Few treasured photos we have of our parents and two siblings we lost in 1994, my little sister is unable to connect those images to our childhood before the tragedy. She’s completely disconnected from memories I hold onto so dearly! It breaks my heart. This is the deepest wound that I will probably carry for the rest of my life.
I will never find words to express to my readers that can accurately describe how much it hurt when Mireille speculated her greatest wish in this life: to see our parents again so she can get to call them “Mommy and Daddy“. Undoubtedly, this is a precious part of her life that has been snatched from her before she could get to live it. No wonder why she didn’t really talk much until after high school. It’s very touching when she calls me MOM; it absolutely melts my heart.
Mireille and I are almost 10 years apart; for this reason, she will always be young in my eyes, and simply a PRINCESS. I already accepted the fact that I can never replace our parents’ empty spot in her heart, but I know one thing: I love her with all my heart, for the rest of my life. There is simply nothing she can ever need that I am able to provide. She’s not only the youngest of 5 siblings. I watched her growing from a malnourished 3 year old out of the orphanage where the government placed my 3 siblings after the Genocide ended, to the most beautiful woman she is today!
Absolutely gorgeous and a fashionista from head to toe that I often wonder how we are possibly related, she is smart, a hard worker, intelligent, creative, loves God and people, very funny, although she may appear to be shy sometime. She is also spoiled, not only by me who would give her this planet if it was mine, but also by Eric and Alice who love her endlessly.
I will probably never fully understand why my little sister had to grow up without parents, but there is one thing that sustains me: GOD Who has been our Father, Comforter, Redeemer, Provider and everything we ever need to this day. I owe to the Lord every good possession and health that my siblings and I have.

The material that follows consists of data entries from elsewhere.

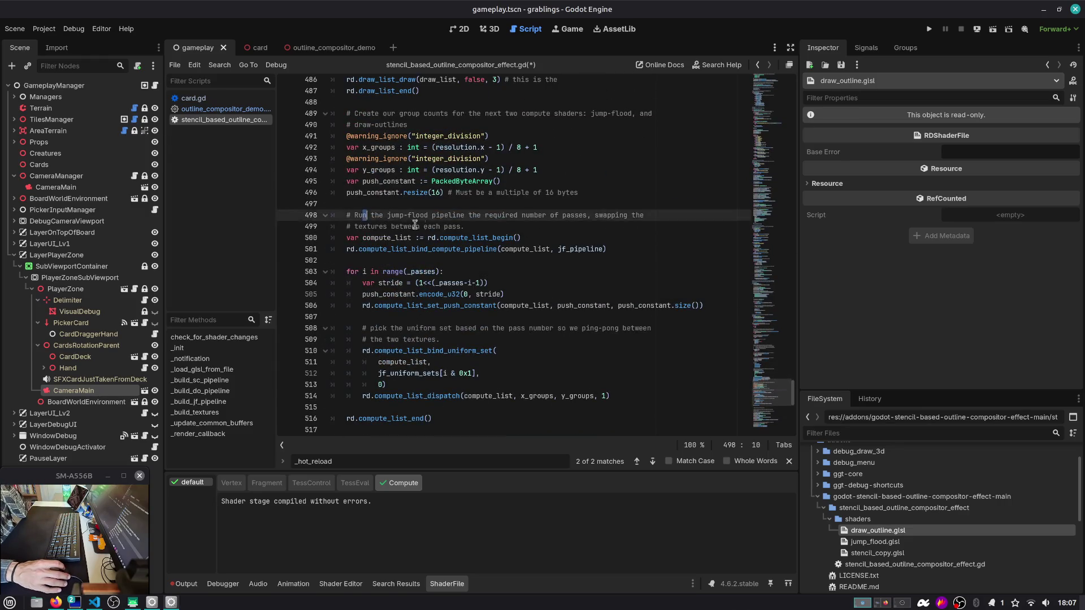
{"action": "left_click_drag", "start_coordinate": [362, 217], "coordinate": [470, 218]}
{"action": "left_click", "coordinate": [469, 218]}
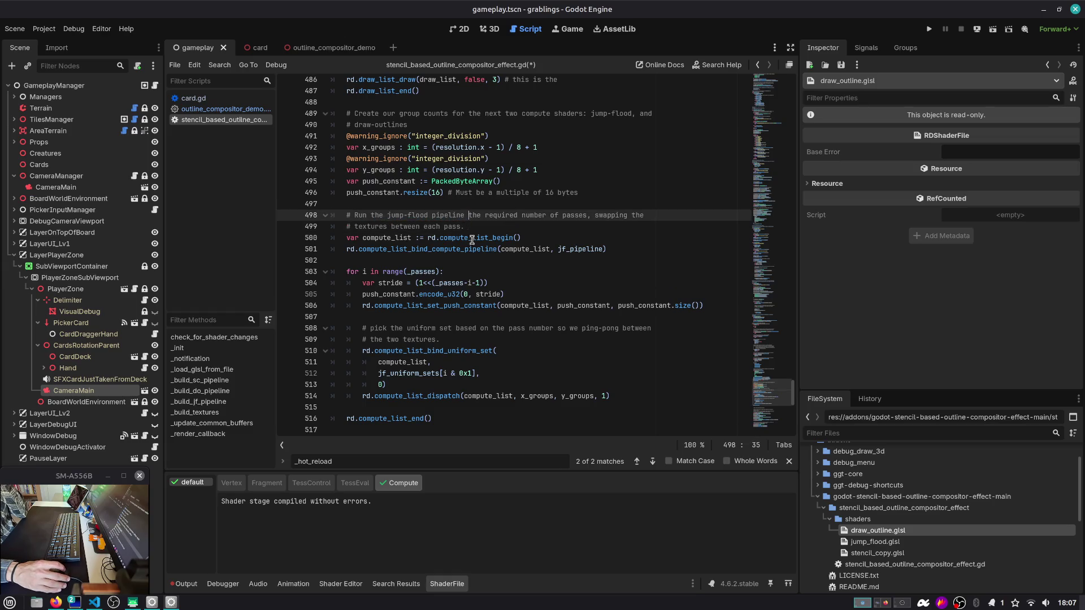
{"action": "scroll", "coordinate": [472, 239], "scroll_direction": "down", "scroll_amount": 2}
{"action": "scroll", "coordinate": [458, 244], "scroll_direction": "down", "scroll_amount": 1}
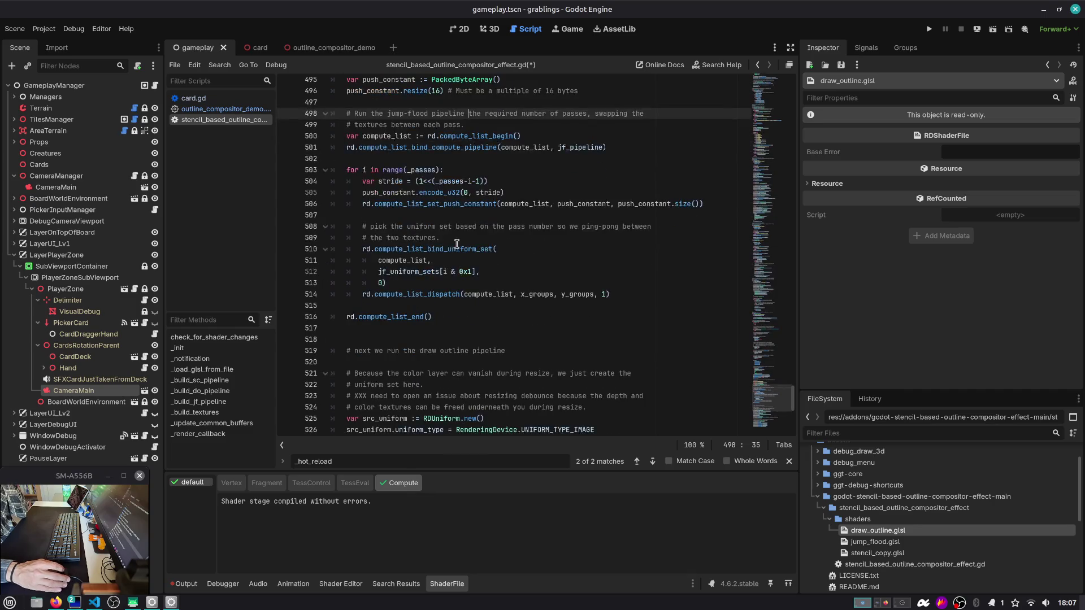
{"action": "scroll", "coordinate": [456, 244], "scroll_direction": "down", "scroll_amount": 2}
Step: Highlight the compute-list dispatch, bind and end calls, then inspect stencil_copy.glsl
{"action": "double_click", "coordinate": [395, 227]}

Mireille may have been deprived of her precious childhood and forced to grow up in a hurry, but today she is finishing up her college senior project to graduate this December with a Bachelor’s degree in Accounting. And there are so many opportunities that await her ahead. I know very well that she will do amazing things in life!
Even if I have children of my own in the future, Mireille will always remain my oldest child as long as I shall live! Her, Eric and Alice will never, EVER need anything within my capability. This is my standing PROMISE to my parents in heaven and Jesus who has them with him. The Holy Spirit bears me witness! Although it may sound unreasonable to say, I praise God who has allowed me to somehow remain single this long so that my siblings can enjoy my full attention, which I certainly have for them, undivided.
I love them beyond comprehension. Mireille will always be my baby and spoiled until God calls me home. When I will see my parents in another life, I will be eager to narrate everything to them!
My love for my 3 siblings is unconditional, all my days!!